> Data for review:
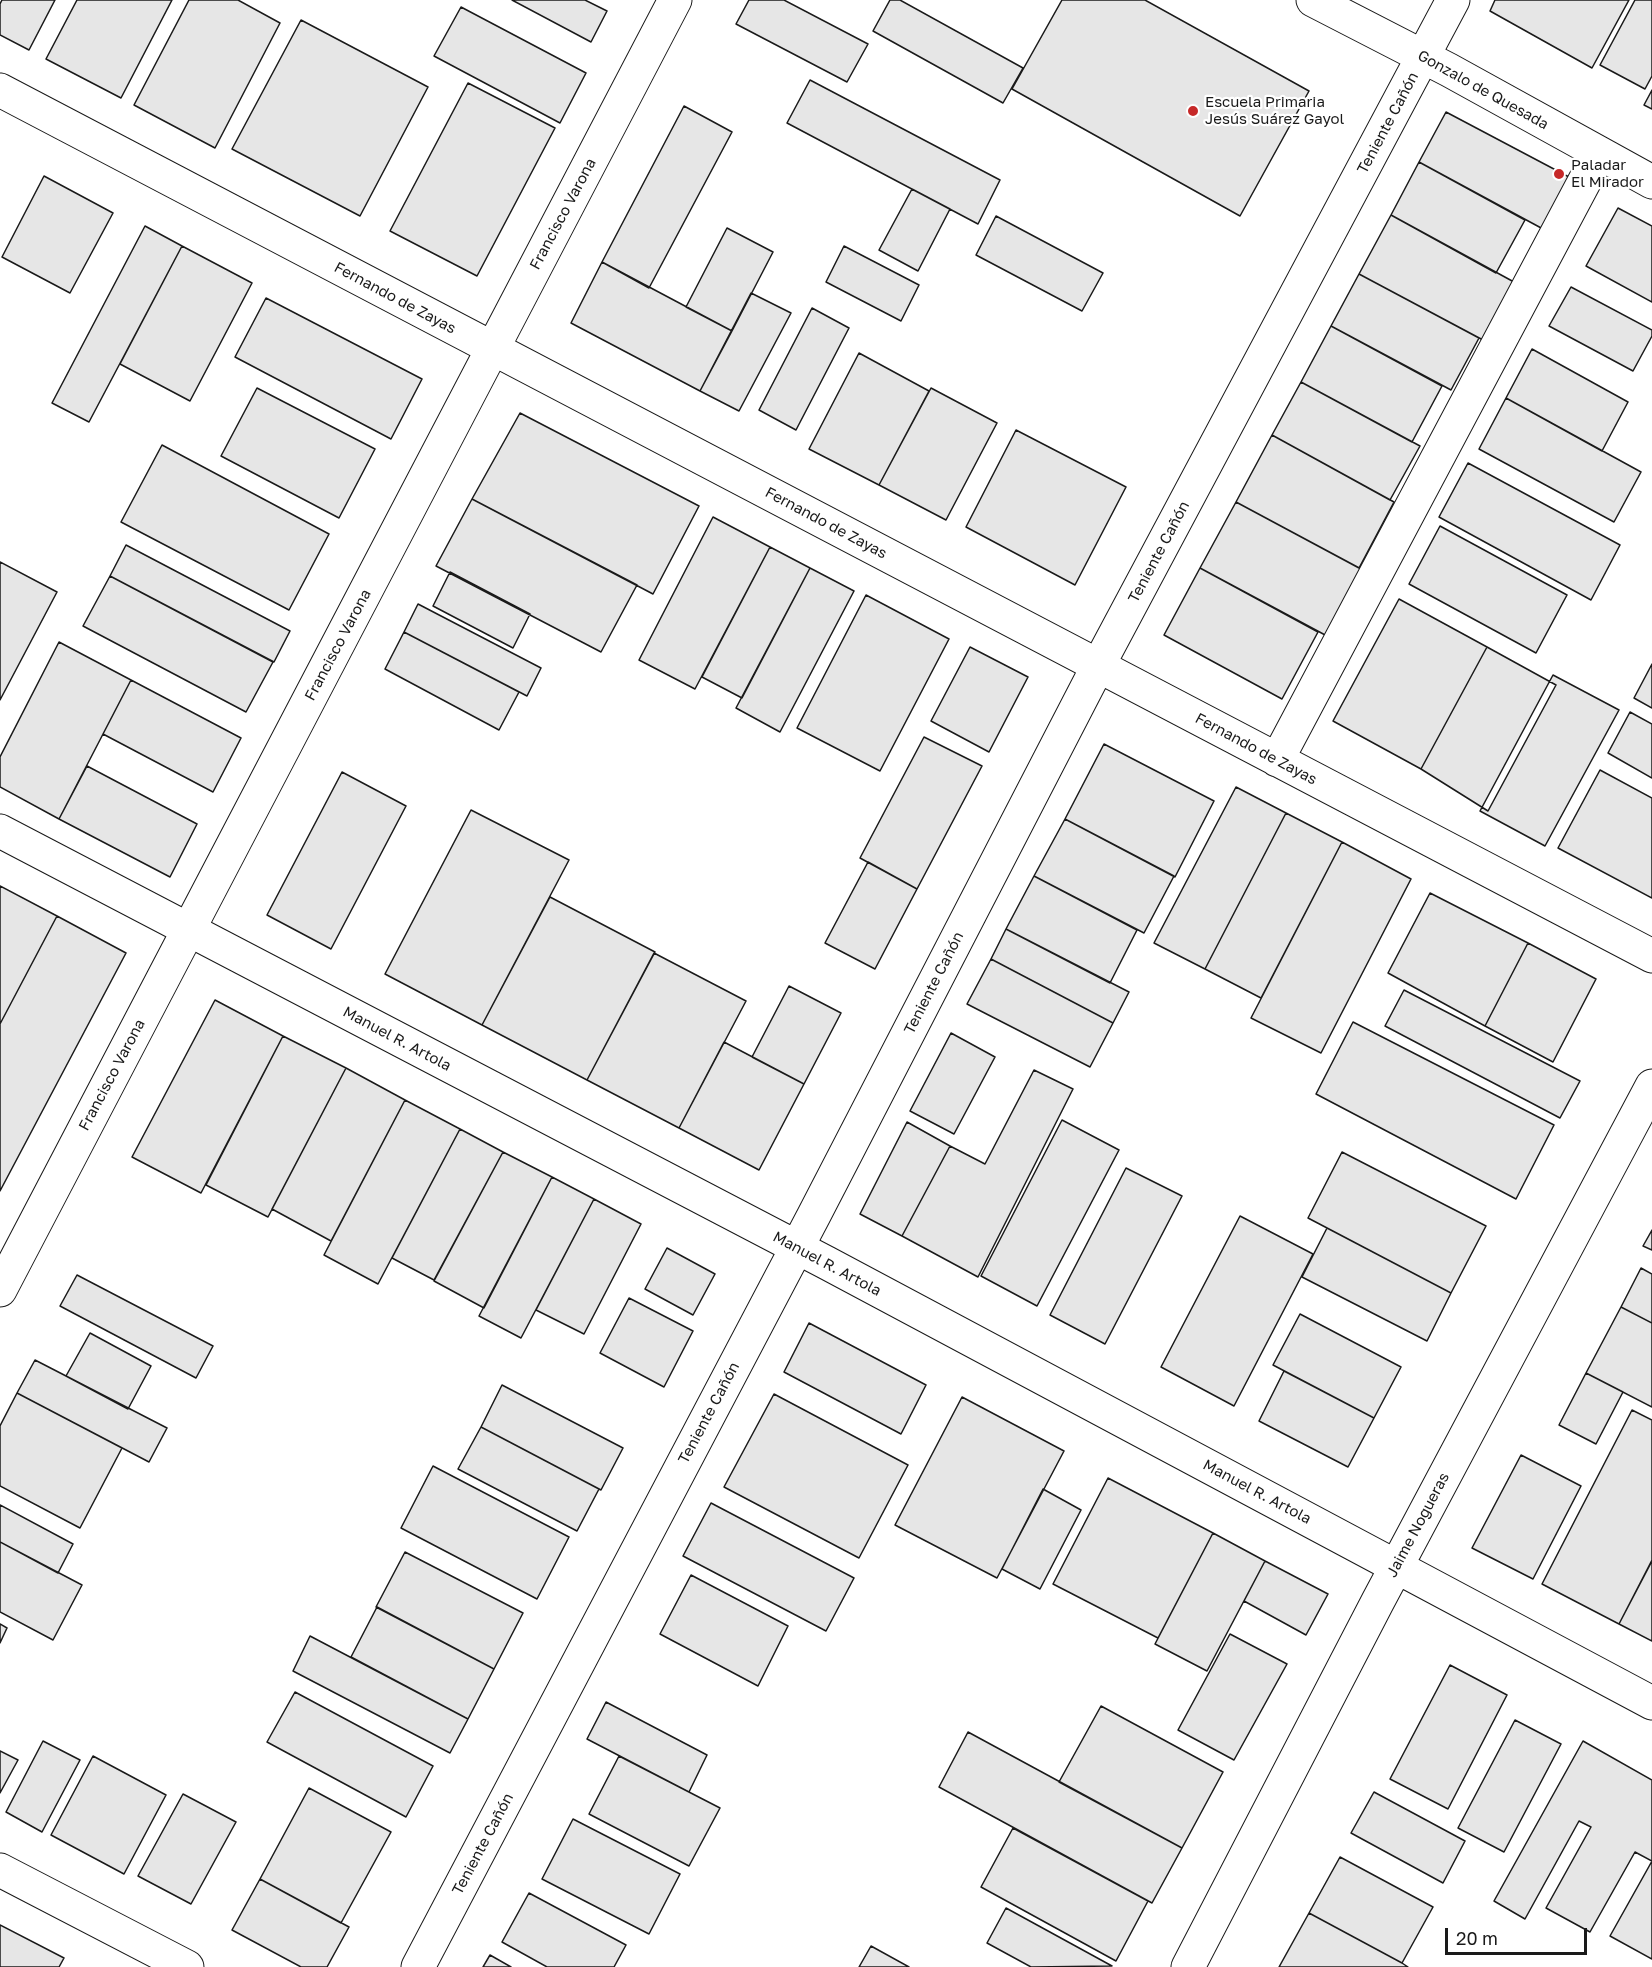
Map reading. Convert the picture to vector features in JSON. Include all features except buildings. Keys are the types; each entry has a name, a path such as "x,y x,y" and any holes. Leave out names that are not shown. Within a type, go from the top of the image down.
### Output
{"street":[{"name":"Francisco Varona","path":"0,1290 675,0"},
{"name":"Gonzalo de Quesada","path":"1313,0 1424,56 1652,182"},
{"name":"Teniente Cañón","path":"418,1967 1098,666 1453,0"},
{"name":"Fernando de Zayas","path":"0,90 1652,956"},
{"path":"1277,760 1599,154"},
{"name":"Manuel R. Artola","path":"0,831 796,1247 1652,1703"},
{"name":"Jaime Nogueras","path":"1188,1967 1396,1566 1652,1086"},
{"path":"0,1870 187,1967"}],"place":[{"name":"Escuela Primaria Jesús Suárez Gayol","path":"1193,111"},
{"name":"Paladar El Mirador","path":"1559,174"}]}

> What you need to do:
Take the listing above and restate it word for word, without its pictures.

> Your response:
Map reading. Convert the picture to vector features in JSON. Include all features except buildings. Keys are the types; each entry has a name, a path such as "x,y x,y" and any holes. Leave out names that are not shown. Within a type, go from the top of the image down.
### Output
{"street":[{"name":"Francisco Varona","path":"0,1290 675,0"},
{"name":"Gonzalo de Quesada","path":"1313,0 1424,56 1652,182"},
{"name":"Teniente Cañón","path":"418,1967 1098,666 1453,0"},
{"name":"Fernando de Zayas","path":"0,90 1652,956"},
{"path":"1277,760 1599,154"},
{"name":"Manuel R. Artola","path":"0,831 796,1247 1652,1703"},
{"name":"Jaime Nogueras","path":"1188,1967 1396,1566 1652,1086"},
{"path":"0,1870 187,1967"}],"place":[{"name":"Escuela Primaria Jesús Suárez Gayol","path":"1193,111"},
{"name":"Paladar El Mirador","path":"1559,174"}]}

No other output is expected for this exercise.